• EXERCISE BRIEF: Copy every line of the items below without changing a word, and leave the pictures out of your answer.

• RECORDS PROVIDED:
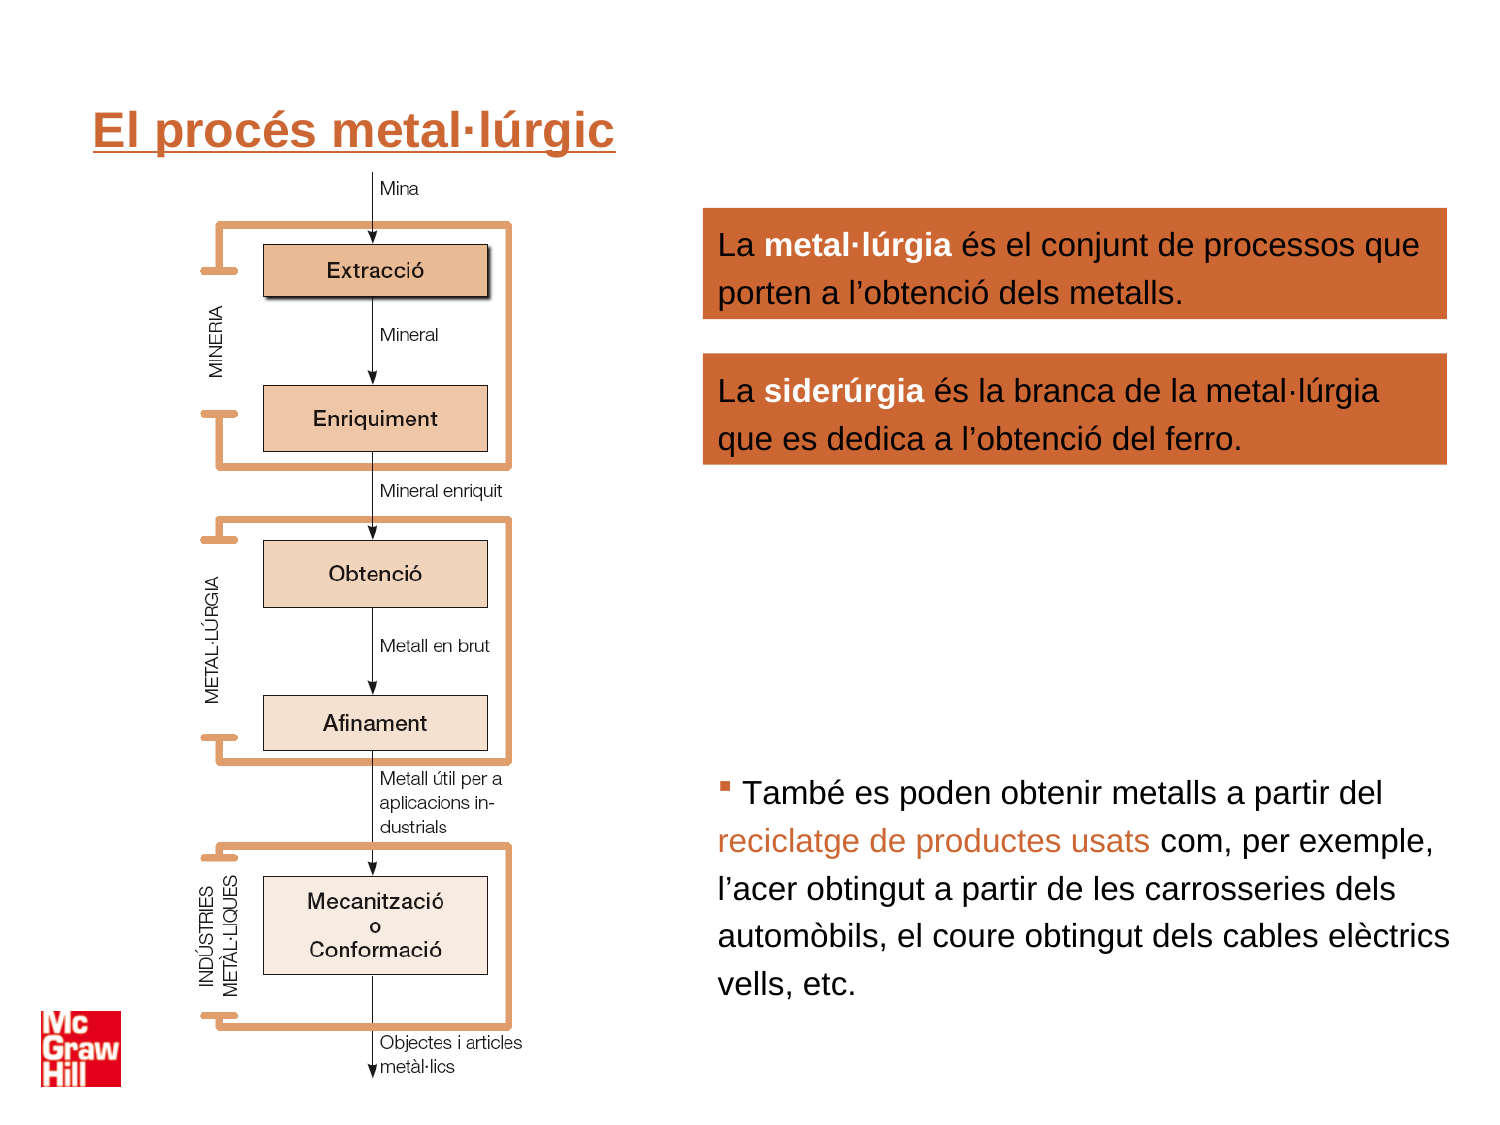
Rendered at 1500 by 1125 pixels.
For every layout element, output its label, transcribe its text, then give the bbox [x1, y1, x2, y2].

text_box La siderúrgia és la branca de la metal·lúrgia que es dedica a l’obtenció del ferro. [702, 353, 1447, 465]
text_box També es poden obtenir metalls a partir del reciclatge de productes usats com, per exemple, l’acer obtingut a partir de les carrosseries dels automòbils, el coure obtingut dels cables elèctrics vells, etc. [702, 755, 1471, 1011]
text_box El procés metal·lúrgic [78, 90, 1483, 166]
picture [183, 172, 538, 1082]
chart [41, 1011, 121, 1087]
text_box La metal·lúrgia és el conjunt de processos que porten a l’obtenció dels metalls. [702, 207, 1447, 320]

• RESULT BELOW:
Rendered at 1500 by 1125 pixels.
For every layout element, output its label, transcribe its text, then give the bbox [x1, y1, x2, y2].

text_box La siderúrgia és la branca de la metal·lúrgia que es dedica a l’obtenció del ferro. [702, 353, 1447, 465]
text_box També es poden obtenir metalls a partir del reciclatge de productes usats com, per exemple, l’acer obtingut a partir de les carrosseries dels automòbils, el coure obtingut dels cables elèctrics vells, etc. [702, 755, 1471, 1011]
text_box El procés metal·lúrgic [78, 90, 1483, 166]
picture [183, 172, 538, 1082]
chart [41, 1011, 121, 1087]
text_box La metal·lúrgia és el conjunt de processos que porten a l’obtenció dels metalls. [702, 207, 1447, 320]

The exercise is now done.